Identity for the restaurant. Client: Brothers restaurant
Carlsberg member cards
This is the project my partner and I did for Carlsberg. Since the beginning of my career, I’d been trying to avoid these kinds of projects as they were always underpaid: let’s say, for twenty bucks you got fifteen opinionated co-owners of a club going off in different directions getting across what they would like to see.
This project was good, and we quickly agreed on the brief. They were going to celebrate five years of the club and wanted me to create a member card. I came up with an idea of using Voyager Golden Record as a reference — that’s the record NASA sent into space: the proportions of human beings, the way we navigate and so on and so forth. It was important to us not to create a kind of a bootleg, so we used the same visual language as NASA did. Through that, we told the story of night life in Tel Aviv for those who’d visit clubs after the Doomsday. Eventually, we designed a whole set of member cards.
The card in the lower right represents the story of drunkness, where I and my colleague Stas Tuchinsky made play with a Russian gesture that stands for drinking.
The one in the upper right is a tribute to audio. We quoted Pulp Fiction — Uma Turman and Travolta’s dance — and on the top of the card there are the coordinates of the club. There’s a molecule of dopamine — what the body gives off when experiencing music.
The upper left one is about sex in a club, so there are the embrio development stages at the bottom, the placement of the club on Earth, eye contact, hands holding, and a locked toilet door.
The lower left one demonstrates skipping the line by a guy who is a member; there’s also a black hole and the cocaine formula underneath, referring to some visitors and an alternative usage of this card at the end of the day.
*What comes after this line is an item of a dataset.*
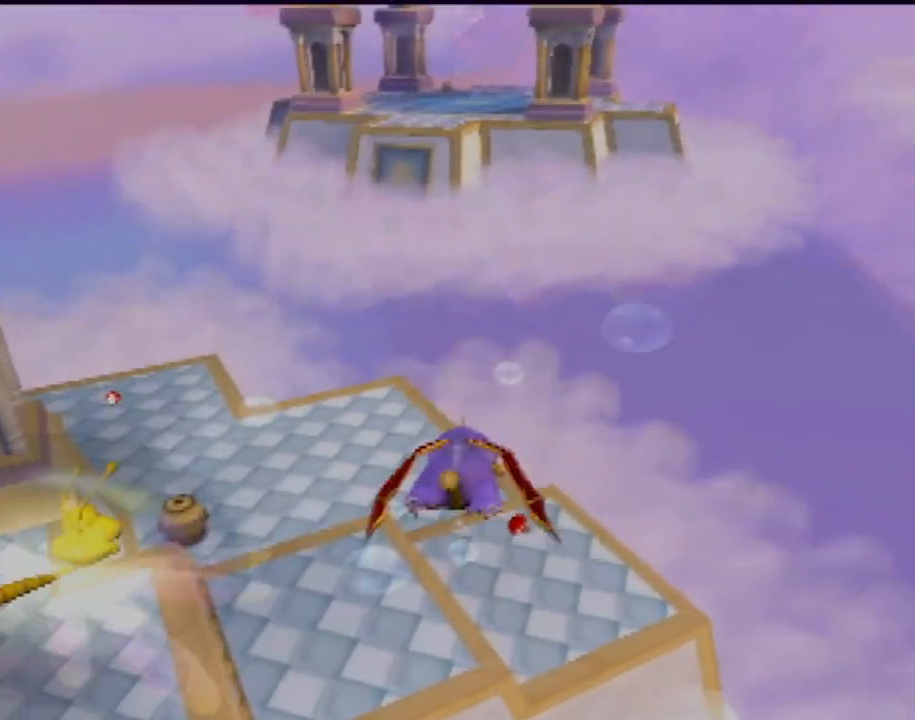
{"buttons": [], "left_stick": "left", "events": [[184, "SQUARE", "up"]]}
Member cards. Client: Sputnik. 2019
Mural
This is the project I delved into during Covid. I was commissioned to make this mural by Broken Fingers, a very successful street artists collective in Israel. They were given 80 buildings to paint up, and other artists were offered to participate in the project as well, so I took the Kiryat Shmona soccer stadium. I worked in this style for a year, perfecting this specific technique of creating Matisse-like shapes — it was great fun for me to meditate over the process. I made a lot; the images participated in exhibitions and were selling very well! That pretty much devoured my free time within that year, but I had a great time mastering it.